Problem details =
What is needed here is an exact copy of every entry.

Input records =
- - -

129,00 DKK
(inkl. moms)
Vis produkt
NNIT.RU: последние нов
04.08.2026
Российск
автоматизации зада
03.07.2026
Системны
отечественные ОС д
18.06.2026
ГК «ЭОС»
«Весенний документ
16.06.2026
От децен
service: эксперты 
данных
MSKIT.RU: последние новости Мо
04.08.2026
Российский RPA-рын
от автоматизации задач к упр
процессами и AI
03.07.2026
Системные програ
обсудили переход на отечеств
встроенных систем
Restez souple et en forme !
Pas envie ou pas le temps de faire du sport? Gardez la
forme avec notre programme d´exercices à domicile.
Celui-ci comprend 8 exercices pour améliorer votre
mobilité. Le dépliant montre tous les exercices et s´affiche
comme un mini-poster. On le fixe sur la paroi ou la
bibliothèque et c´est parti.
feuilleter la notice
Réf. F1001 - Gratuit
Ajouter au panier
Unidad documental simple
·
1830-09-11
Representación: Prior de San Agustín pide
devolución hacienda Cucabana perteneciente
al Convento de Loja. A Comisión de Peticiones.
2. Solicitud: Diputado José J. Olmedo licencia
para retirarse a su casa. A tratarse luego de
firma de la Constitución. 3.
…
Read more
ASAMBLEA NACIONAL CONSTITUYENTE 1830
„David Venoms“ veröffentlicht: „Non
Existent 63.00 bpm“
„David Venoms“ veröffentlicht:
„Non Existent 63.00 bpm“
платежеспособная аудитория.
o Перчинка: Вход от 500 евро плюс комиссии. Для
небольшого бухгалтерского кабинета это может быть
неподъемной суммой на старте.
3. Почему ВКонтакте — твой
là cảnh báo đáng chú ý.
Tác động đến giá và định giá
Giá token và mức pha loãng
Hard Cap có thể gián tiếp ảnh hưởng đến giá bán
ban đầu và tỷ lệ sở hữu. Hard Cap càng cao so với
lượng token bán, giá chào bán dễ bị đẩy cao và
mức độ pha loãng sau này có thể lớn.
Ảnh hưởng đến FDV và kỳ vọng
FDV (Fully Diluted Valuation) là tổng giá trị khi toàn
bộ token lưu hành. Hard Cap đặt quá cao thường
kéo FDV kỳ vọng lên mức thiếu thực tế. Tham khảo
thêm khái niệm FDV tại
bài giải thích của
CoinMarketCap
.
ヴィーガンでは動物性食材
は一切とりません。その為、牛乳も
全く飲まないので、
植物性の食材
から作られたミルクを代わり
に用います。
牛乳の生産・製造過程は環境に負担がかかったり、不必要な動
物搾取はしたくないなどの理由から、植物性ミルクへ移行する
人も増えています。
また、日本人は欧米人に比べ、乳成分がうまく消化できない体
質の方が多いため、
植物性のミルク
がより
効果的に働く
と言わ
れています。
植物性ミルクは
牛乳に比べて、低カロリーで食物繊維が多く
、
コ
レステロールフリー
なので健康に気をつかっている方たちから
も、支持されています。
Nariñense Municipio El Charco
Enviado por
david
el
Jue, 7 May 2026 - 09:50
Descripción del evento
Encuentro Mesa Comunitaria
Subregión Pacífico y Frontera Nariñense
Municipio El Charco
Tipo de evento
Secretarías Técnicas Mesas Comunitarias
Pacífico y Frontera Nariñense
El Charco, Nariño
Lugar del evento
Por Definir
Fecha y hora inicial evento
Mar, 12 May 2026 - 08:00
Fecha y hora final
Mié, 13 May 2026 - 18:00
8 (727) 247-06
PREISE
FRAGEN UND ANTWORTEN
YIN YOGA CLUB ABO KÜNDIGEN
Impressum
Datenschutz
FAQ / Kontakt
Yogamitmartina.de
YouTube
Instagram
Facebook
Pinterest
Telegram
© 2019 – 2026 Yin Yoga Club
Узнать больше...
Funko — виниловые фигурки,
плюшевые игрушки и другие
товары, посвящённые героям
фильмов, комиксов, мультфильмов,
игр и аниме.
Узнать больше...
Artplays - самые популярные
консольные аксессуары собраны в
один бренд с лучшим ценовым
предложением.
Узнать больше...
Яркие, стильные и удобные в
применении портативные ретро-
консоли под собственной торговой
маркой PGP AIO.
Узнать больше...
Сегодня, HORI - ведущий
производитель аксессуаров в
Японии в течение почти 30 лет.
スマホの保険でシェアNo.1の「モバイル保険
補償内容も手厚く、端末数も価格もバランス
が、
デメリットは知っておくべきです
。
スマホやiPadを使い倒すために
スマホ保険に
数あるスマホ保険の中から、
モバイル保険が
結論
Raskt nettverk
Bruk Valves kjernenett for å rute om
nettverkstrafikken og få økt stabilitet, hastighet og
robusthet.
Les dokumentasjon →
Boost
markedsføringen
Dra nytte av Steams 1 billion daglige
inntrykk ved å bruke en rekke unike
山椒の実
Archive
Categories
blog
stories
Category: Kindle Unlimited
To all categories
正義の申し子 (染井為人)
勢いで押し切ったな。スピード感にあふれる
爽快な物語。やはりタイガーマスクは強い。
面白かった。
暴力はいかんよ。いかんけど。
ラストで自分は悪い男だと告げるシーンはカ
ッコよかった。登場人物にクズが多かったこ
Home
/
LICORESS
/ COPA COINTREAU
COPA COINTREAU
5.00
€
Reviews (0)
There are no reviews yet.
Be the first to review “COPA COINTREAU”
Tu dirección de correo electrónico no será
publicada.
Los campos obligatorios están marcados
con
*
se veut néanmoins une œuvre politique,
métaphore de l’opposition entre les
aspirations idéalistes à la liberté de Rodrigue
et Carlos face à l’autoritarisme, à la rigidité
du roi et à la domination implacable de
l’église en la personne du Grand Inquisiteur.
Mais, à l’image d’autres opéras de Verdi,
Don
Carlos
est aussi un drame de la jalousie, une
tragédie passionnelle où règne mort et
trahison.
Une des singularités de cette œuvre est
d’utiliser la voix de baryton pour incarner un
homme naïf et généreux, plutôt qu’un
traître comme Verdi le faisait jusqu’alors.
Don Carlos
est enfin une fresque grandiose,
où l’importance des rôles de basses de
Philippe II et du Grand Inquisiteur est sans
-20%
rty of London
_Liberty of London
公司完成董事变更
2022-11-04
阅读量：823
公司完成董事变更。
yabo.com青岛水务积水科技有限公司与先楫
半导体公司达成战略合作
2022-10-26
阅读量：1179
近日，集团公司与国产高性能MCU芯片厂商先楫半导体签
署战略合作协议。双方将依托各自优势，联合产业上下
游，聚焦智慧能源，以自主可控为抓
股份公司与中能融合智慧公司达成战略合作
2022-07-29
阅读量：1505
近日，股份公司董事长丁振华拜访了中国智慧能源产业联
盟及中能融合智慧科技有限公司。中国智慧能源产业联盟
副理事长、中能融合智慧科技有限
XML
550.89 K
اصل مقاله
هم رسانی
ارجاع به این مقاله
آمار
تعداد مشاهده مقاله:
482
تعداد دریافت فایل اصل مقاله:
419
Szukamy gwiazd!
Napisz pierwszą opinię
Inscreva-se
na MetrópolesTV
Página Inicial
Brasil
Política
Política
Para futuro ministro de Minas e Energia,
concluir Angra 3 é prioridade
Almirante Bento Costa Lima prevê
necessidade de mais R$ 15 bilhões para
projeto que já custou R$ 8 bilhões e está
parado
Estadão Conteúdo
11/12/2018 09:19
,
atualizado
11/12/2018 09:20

- - -

Solution =
129,00 DKK
(inkl. moms)
Vis produkt
NNIT.RU: последние нов
04.08.2026
Российск
автоматизации зада
03.07.2026
Системны
отечественные ОС д
18.06.2026
ГК «ЭОС»
«Весенний документ
16.06.2026
От децен
service: эксперты 
данных
MSKIT.RU: последние новости Мо
04.08.2026
Российский RPA-рын
от автоматизации задач к упр
процессами и AI
03.07.2026
Системные програ
обсудили переход на отечеств
встроенных систем
Restez souple et en forme !
Pas envie ou pas le temps de faire du sport? Gardez la
forme avec notre programme d´exercices à domicile.
Celui-ci comprend 8 exercices pour améliorer votre
mobilité. Le dépliant montre tous les exercices et s´affiche
comme un mini-poster. On le fixe sur la paroi ou la
bibliothèque et c´est parti.
feuilleter la notice
Réf. F1001 - Gratuit
Ajouter au panier
Unidad documental simple
·
1830-09-11
Representación: Prior de San Agustín pide
devolución hacienda Cucabana perteneciente
al Convento de Loja. A Comisión de Peticiones.
2. Solicitud: Diputado José J. Olmedo licencia
para retirarse a su casa. A tratarse luego de
firma de la Constitución. 3.
…
Read more
ASAMBLEA NACIONAL CONSTITUYENTE 1830
„David Venoms“ veröffentlicht: „Non
Existent 63.00 bpm“
„David Venoms“ veröffentlicht:
„Non Existent 63.00 bpm“
платежеспособная аудитория.
o Перчинка: Вход от 500 евро плюс комиссии. Для
небольшого бухгалтерского кабинета это может быть
неподъемной суммой на старте.
3. Почему ВКонтакте — твой
là cảnh báo đáng chú ý.
Tác động đến giá và định giá
Giá token và mức pha loãng
Hard Cap có thể gián tiếp ảnh hưởng đến giá bán
ban đầu và tỷ lệ sở hữu. Hard Cap càng cao so với
lượng token bán, giá chào bán dễ bị đẩy cao và
mức độ pha loãng sau này có thể lớn.
Ảnh hưởng đến FDV và kỳ vọng
FDV (Fully Diluted Valuation) là tổng giá trị khi toàn
bộ token lưu hành. Hard Cap đặt quá cao thường
kéo FDV kỳ vọng lên mức thiếu thực tế. Tham khảo
thêm khái niệm FDV tại
bài giải thích của
CoinMarketCap
.
ヴィーガンでは動物性食材
は一切とりません。その為、牛乳も
全く飲まないので、
植物性の食材
から作られたミルクを代わり
に用います。
牛乳の生産・製造過程は環境に負担がかかったり、不必要な動
物搾取はしたくないなどの理由から、植物性ミルクへ移行する
人も増えています。
また、日本人は欧米人に比べ、乳成分がうまく消化できない体
質の方が多いため、
植物性のミルク
がより
効果的に働く
と言わ
れています。
植物性ミルクは
牛乳に比べて、低カロリーで食物繊維が多く
、
コ
レステロールフリー
なので健康に気をつかっている方たちから
も、支持されています。
Nariñense Municipio El Charco
Enviado por
david
el
Jue, 7 May 2026 - 09:50
Descripción del evento
Encuentro Mesa Comunitaria
Subregión Pacífico y Frontera Nariñense
Municipio El Charco
Tipo de evento
Secretarías Técnicas Mesas Comunitarias
Pacífico y Frontera Nariñense
El Charco, Nariño
Lugar del evento
Por Definir
Fecha y hora inicial evento
Mar, 12 May 2026 - 08:00
Fecha y hora final
Mié, 13 May 2026 - 18:00
8 (727) 247-06
PREISE
FRAGEN UND ANTWORTEN
YIN YOGA CLUB ABO KÜNDIGEN
Impressum
Datenschutz
FAQ / Kontakt
Yogamitmartina.de
YouTube
Instagram
Facebook
Pinterest
Telegram
© 2019 – 2026 Yin Yoga Club
Узнать больше...
Funko — виниловые фигурки,
плюшевые игрушки и другие
товары, посвящённые героям
фильмов, комиксов, мультфильмов,
игр и аниме.
Узнать больше...
Artplays - самые популярные
консольные аксессуары собраны в
один бренд с лучшим ценовым
предложением.
Узнать больше...
Яркие, стильные и удобные в
применении портативные ретро-
консоли под собственной торговой
маркой PGP AIO.
Узнать больше...
Сегодня, HORI - ведущий
производитель аксессуаров в
Японии в течение почти 30 лет.
スマホの保険でシェアNo.1の「モバイル保険
補償内容も手厚く、端末数も価格もバランス
が、
デメリットは知っておくべきです
。
スマホやiPadを使い倒すために
スマホ保険に
数あるスマホ保険の中から、
モバイル保険が
結論
Raskt nettverk
Bruk Valves kjernenett for å rute om
nettverkstrafikken og få økt stabilitet, hastighet og
robusthet.
Les dokumentasjon →
Boost
markedsføringen
Dra nytte av Steams 1 billion daglige
inntrykk ved å bruke en rekke unike
山椒の実
Archive
Categories
blog
stories
Category: Kindle Unlimited
To all categories
正義の申し子 (染井為人)
勢いで押し切ったな。スピード感にあふれる
爽快な物語。やはりタイガーマスクは強い。
面白かった。
暴力はいかんよ。いかんけど。
ラストで自分は悪い男だと告げるシーンはカ
ッコよかった。登場人物にクズが多かったこ
Home
/
LICORESS
/ COPA COINTREAU
COPA COINTREAU
5.00
€
Reviews (0)
There are no reviews yet.
Be the first to review “COPA COINTREAU”
Tu dirección de correo electrónico no será
publicada.
Los campos obligatorios están marcados
con
*
se veut néanmoins une œuvre politique,
métaphore de l’opposition entre les
aspirations idéalistes à la liberté de Rodrigue
et Carlos face à l’autoritarisme, à la rigidité
du roi et à la domination implacable de
l’église en la personne du Grand Inquisiteur.
Mais, à l’image d’autres opéras de Verdi,
Don
Carlos
est aussi un drame de la jalousie, une
tragédie passionnelle où règne mort et
trahison.
Une des singularités de cette œuvre est
d’utiliser la voix de baryton pour incarner un
homme naïf et généreux, plutôt qu’un
traître comme Verdi le faisait jusqu’alors.
Don Carlos
est enfin une fresque grandiose,
où l’importance des rôles de basses de
Philippe II et du Grand Inquisiteur est sans
-20%
rty of London
_Liberty of London
公司完成董事变更
2022-11-04
阅读量：823
公司完成董事变更。
yabo.com青岛水务积水科技有限公司与先楫
半导体公司达成战略合作
2022-10-26
阅读量：1179
近日，集团公司与国产高性能MCU芯片厂商先楫半导体签
署战略合作协议。双方将依托各自优势，联合产业上下
游，聚焦智慧能源，以自主可控为抓
股份公司与中能融合智慧公司达成战略合作
2022-07-29
阅读量：1505
近日，股份公司董事长丁振华拜访了中国智慧能源产业联
盟及中能融合智慧科技有限公司。中国智慧能源产业联盟
副理事长、中能融合智慧科技有限
XML
550.89 K
اصل مقاله
هم رسانی
ارجاع به این مقاله
آمار
تعداد مشاهده مقاله:
482
تعداد دریافت فایل اصل مقاله:
419
Szukamy gwiazd!
Napisz pierwszą opinię
Inscreva-se
na MetrópolesTV
Página Inicial
Brasil
Política
Política
Para futuro ministro de Minas e Energia,
concluir Angra 3 é prioridade
Almirante Bento Costa Lima prevê
necessidade de mais R$ 15 bilhões para
projeto que já custou R$ 8 bilhões e está
parado
Estadão Conteúdo
11/12/2018 09:19
,
atualizado
11/12/2018 09:20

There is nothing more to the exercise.